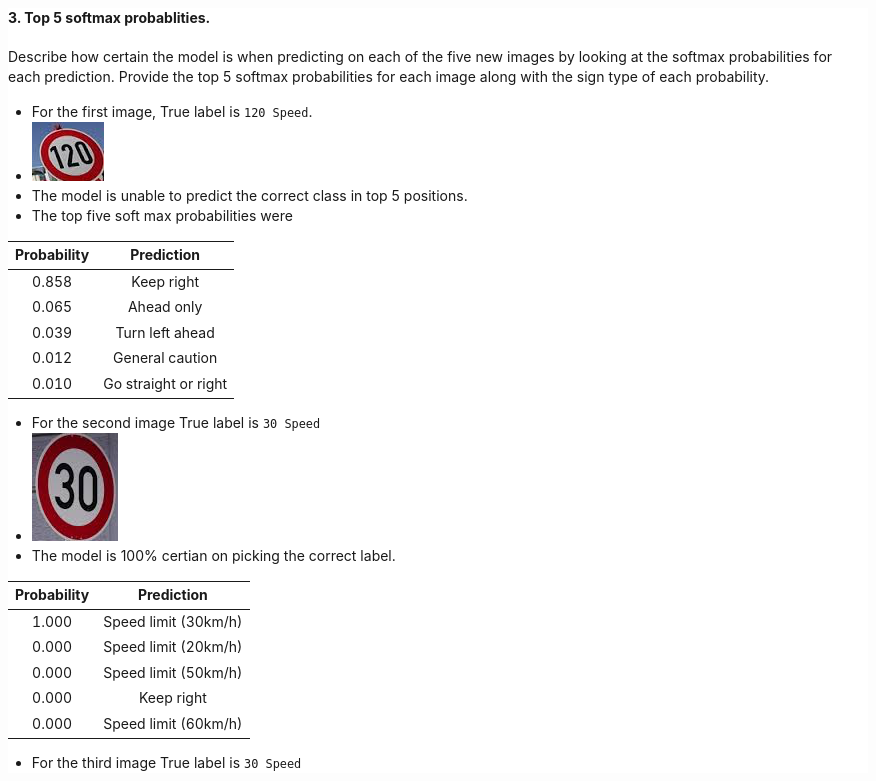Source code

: 
#### 3. Top 5 softmax probablities.
Describe how certain the model is when predicting on each of the five new images by looking at the softmax probabilities for each prediction. Provide the top 5 softmax probabilities for each image along with the sign type of each probability. 


- For the first image, True label is `120 Speed`. 
- ![](./data/web_sample_crop/120_speed_crop.png)
- The model is unable to predict the correct class in top 5 positions.
- The top five soft max probabilities were


| Probability         	|     Prediction	        					| 
|:---------------------:|:---------------------------------------------:| 
|0.858 |Keep right| 
|0.065 |Ahead only
|0.039 |Turn left ahead
|0.012 |General caution
|0.010 |Go straight or right


- For the second image True label is `30 Speed` 
- ![](./data/web_sample_crop/30_speed_bike_crop.png)
- The model is 100% certian on picking the correct label.

| Probability         	|     Prediction	        					| 
|:---------------------:|:---------------------------------------------:| 
|1.000 |Speed limit (30km/h)
|0.000 |Speed limit (20km/h)
|0.000 |Speed limit (50km/h)
|0.000 |Keep right
|0.000 |Speed limit (60km/h)

- For the third image True label is `30 Speed` 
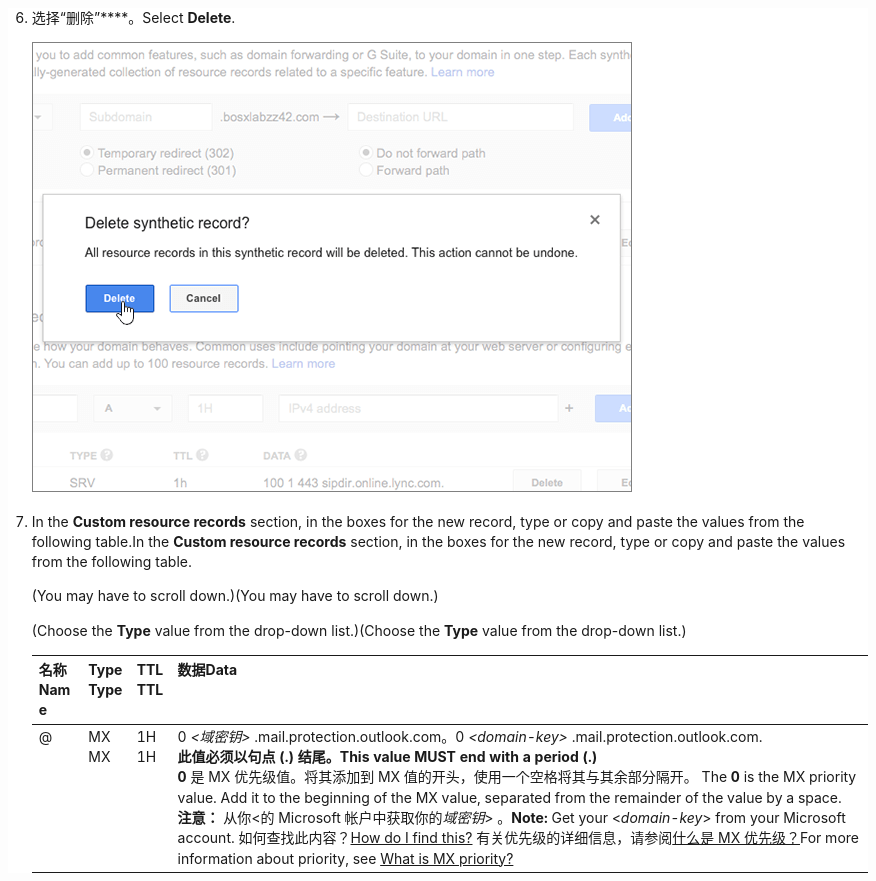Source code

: 6. <span data-ttu-id="58b99-163">选择“删除”\*\*\*\*。</span><span class="sxs-lookup"><span data-stu-id="58b99-163">Select **Delete**.</span></span>
    
    ![选择 "删除"](../../media/4413a45a-5b82-4ec6-82c6-0091f5be9696.png)
  
7. <span data-ttu-id="58b99-165">In the **Custom resource records** section, in the boxes for the new record, type or copy and paste the values from the following table.</span><span class="sxs-lookup"><span data-stu-id="58b99-165">In the **Custom resource records** section, in the boxes for the new record, type or copy and paste the values from the following table.</span></span> 
    
    <span data-ttu-id="58b99-166">(You may have to scroll down.)</span><span class="sxs-lookup"><span data-stu-id="58b99-166">(You may have to scroll down.)</span></span>
    
    <span data-ttu-id="58b99-167">(Choose the **Type** value from the drop-down list.)</span><span class="sxs-lookup"><span data-stu-id="58b99-167">(Choose the **Type** value from the drop-down list.)</span></span> 
    
    |<span data-ttu-id="58b99-168">**名称**</span><span class="sxs-lookup"><span data-stu-id="58b99-168">**Name**</span></span>|<span data-ttu-id="58b99-169">**Type**</span><span class="sxs-lookup"><span data-stu-id="58b99-169">**Type**</span></span>|<span data-ttu-id="58b99-170">**TTL**</span><span class="sxs-lookup"><span data-stu-id="58b99-170">**TTL**</span></span>|<span data-ttu-id="58b99-171">**数据**</span><span class="sxs-lookup"><span data-stu-id="58b99-171">**Data**</span></span>|
    |:-----|:-----|:-----|:-----|
    |@  <br/> |<span data-ttu-id="58b99-172">MX</span><span class="sxs-lookup"><span data-stu-id="58b99-172">MX</span></span>  <br/> |<span data-ttu-id="58b99-173">1H</span><span class="sxs-lookup"><span data-stu-id="58b99-173">1H</span></span>  <br/> |<span data-ttu-id="58b99-174">0  *\<域密钥\>*  .mail.protection.outlook.com。</span><span class="sxs-lookup"><span data-stu-id="58b99-174">0  *\<domain-key\>*  .mail.protection.outlook.com.</span></span>  <br/> <span data-ttu-id="58b99-175">**此值必须以句点 (.) 结尾。**</span><span class="sxs-lookup"><span data-stu-id="58b99-175">**This value MUST end with a period (.)**</span></span> <br/> <span data-ttu-id="58b99-p110">**0** 是 MX 优先级值。将其添加到 MX 值的开头，使用一个空格将其与其余部分隔开。  </span><span class="sxs-lookup"><span data-stu-id="58b99-p110">The **0** is the MX priority value. Add it to the beginning of the MX value, separated from the remainder of the value by a space.  </span></span><br/> <span data-ttu-id="58b99-178">**注意：** 从你\<的 Microsoft 帐户中获取你的*域密钥*\> 。</span><span class="sxs-lookup"><span data-stu-id="58b99-178">**Note:** Get your \<*domain-key*\> from your Microsoft account.</span></span>  <span data-ttu-id="58b99-179">如何查找此内容？[](../get-help-with-domains/information-for-dns-records.md)</span><span class="sxs-lookup"><span data-stu-id="58b99-179">[How do I find this?](../get-help-with-domains/information-for-dns-records.md)</span></span>          <span data-ttu-id="58b99-180">有关优先级的详细信息，请参阅[什么是 MX 优先级？](https://support.office.com/article/2784cc4d-95be-443d-b5f7-bb5dd867ba83.aspx)</span><span class="sxs-lookup"><span data-stu-id="58b99-180">For more information about priority, see [What is MX priority?](https://support.office.com/article/2784cc4d-95be-443d-b5f7-bb5dd867ba83.aspx)</span></span> <br/> |
   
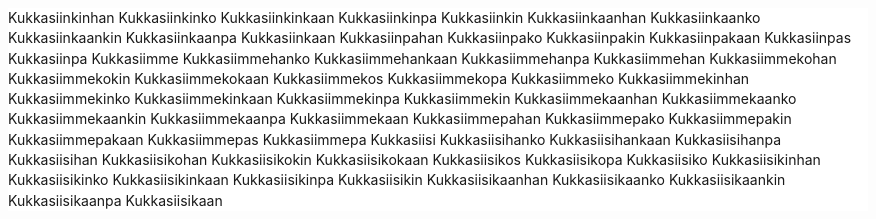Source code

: Kukkasiinkinhan
Kukkasiinkinko
Kukkasiinkinkaan
Kukkasiinkinpa
Kukkasiinkin
Kukkasiinkaanhan
Kukkasiinkaanko
Kukkasiinkaankin
Kukkasiinkaanpa
Kukkasiinkaan
Kukkasiinpahan
Kukkasiinpako
Kukkasiinpakin
Kukkasiinpakaan
Kukkasiinpas
Kukkasiinpa
Kukkasiimme
Kukkasiimmehanko
Kukkasiimmehankaan
Kukkasiimmehanpa
Kukkasiimmehan
Kukkasiimmekohan
Kukkasiimmekokin
Kukkasiimmekokaan
Kukkasiimmekos
Kukkasiimmekopa
Kukkasiimmeko
Kukkasiimmekinhan
Kukkasiimmekinko
Kukkasiimmekinkaan
Kukkasiimmekinpa
Kukkasiimmekin
Kukkasiimmekaanhan
Kukkasiimmekaanko
Kukkasiimmekaankin
Kukkasiimmekaanpa
Kukkasiimmekaan
Kukkasiimmepahan
Kukkasiimmepako
Kukkasiimmepakin
Kukkasiimmepakaan
Kukkasiimmepas
Kukkasiimmepa
Kukkasiisi
Kukkasiisihanko
Kukkasiisihankaan
Kukkasiisihanpa
Kukkasiisihan
Kukkasiisikohan
Kukkasiisikokin
Kukkasiisikokaan
Kukkasiisikos
Kukkasiisikopa
Kukkasiisiko
Kukkasiisikinhan
Kukkasiisikinko
Kukkasiisikinkaan
Kukkasiisikinpa
Kukkasiisikin
Kukkasiisikaanhan
Kukkasiisikaanko
Kukkasiisikaankin
Kukkasiisikaanpa
Kukkasiisikaan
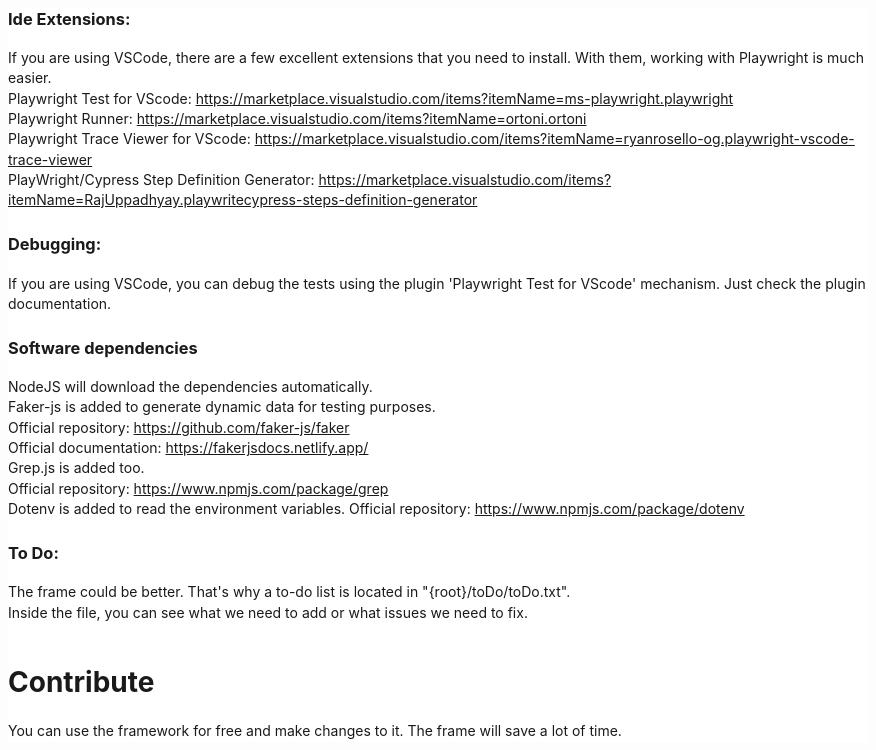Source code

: ### Ide Extensions:
If you are using VSCode, there are a few excellent extensions that you need to install. With them, working with Playwright is much easier.  
Playwright Test for VScode: https://marketplace.visualstudio.com/items?itemName=ms-playwright.playwright  
Playwright Runner: https://marketplace.visualstudio.com/items?itemName=ortoni.ortoni  
Playwright Trace Viewer for VScode: https://marketplace.visualstudio.com/items?itemName=ryanrosello-og.playwright-vscode-trace-viewer  
PlayWright/Cypress Step Definition Generator: https://marketplace.visualstudio.com/items?itemName=RajUppadhyay.playwritecypress-steps-definition-generator  

### Debugging:
If you are using VSCode, you can debug the tests using the plugin 'Playwright Test for VScode' mechanism. Just check the plugin documentation.

### Software dependencies
NodeJS will download the dependencies automatically.  
Faker-js is added to generate dynamic data for testing purposes.  
Official repository: https://github.com/faker-js/faker   
Official documentation: https://fakerjsdocs.netlify.app/  
Grep.js is added too.  
Official repository: https://www.npmjs.com/package/grep  
Dotenv is added to read the environment variables.
Official repository: https://www.npmjs.com/package/dotenv

### To Do:
The frame could be better. That's why a to-do list is located in "{root}/toDo/toDo.txt".  
Inside the file, you can see what we need to add or what issues we need to fix.

# Contribute
You can use the framework for free and make changes to it. The frame will save a lot of time.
━━━━━━━━
■ How to complete this task ■
Using the entries above, extract exactly the lines from the one that contains "Kukkasiinpakin" through the one that contains "If you are using VSCode, you". Do not carry over any pictures.

■ Answer to the exercise ■
Kukkasiinpakin
Kukkasiinpakaan
Kukkasiinpas
Kukkasiinpa
Kukkasiimme
Kukkasiimmehanko
Kukkasiimmehankaan
Kukkasiimmehanpa
Kukkasiimmehan
Kukkasiimmekohan
Kukkasiimmekokin
Kukkasiimmekokaan
Kukkasiimmekos
Kukkasiimmekopa
Kukkasiimmeko
Kukkasiimmekinhan
Kukkasiimmekinko
Kukkasiimmekinkaan
Kukkasiimmekinpa
Kukkasiimmekin
Kukkasiimmekaanhan
Kukkasiimmekaanko
Kukkasiimmekaankin
Kukkasiimmekaanpa
Kukkasiimmekaan
Kukkasiimmepahan
Kukkasiimmepako
Kukkasiimmepakin
Kukkasiimmepakaan
Kukkasiimmepas
Kukkasiimmepa
Kukkasiisi
Kukkasiisihanko
Kukkasiisihankaan
Kukkasiisihanpa
Kukkasiisihan
Kukkasiisikohan
Kukkasiisikokin
Kukkasiisikokaan
Kukkasiisikos
Kukkasiisikopa
Kukkasiisiko
Kukkasiisikinhan
Kukkasiisikinko
Kukkasiisikinkaan
Kukkasiisikinpa
Kukkasiisikin
Kukkasiisikaanhan
Kukkasiisikaanko
Kukkasiisikaankin
Kukkasiisikaanpa
Kukkasiisikaan
Source code

: ### Ide Extensions:
If you are using VSCode, there are a few excellent extensions that you need to install. With them, working with Playwright is much easier.  
Playwright Test for VScode: https://marketplace.visualstudio.com/items?itemName=ms-playwright.playwright  
Playwright Runner: https://marketplace.visualstudio.com/items?itemName=ortoni.ortoni  
Playwright Trace Viewer for VScode: https://marketplace.visualstudio.com/items?itemName=ryanrosello-og.playwright-vscode-trace-viewer  
PlayWright/Cypress Step Definition Generator: https://marketplace.visualstudio.com/items?itemName=RajUppadhyay.playwritecypress-steps-definition-generator  

### Debugging:
If you are using VSCode, you can debug the tests using the plugin 'Playwright Test for VScode' mechanism. Just check the plugin documentation.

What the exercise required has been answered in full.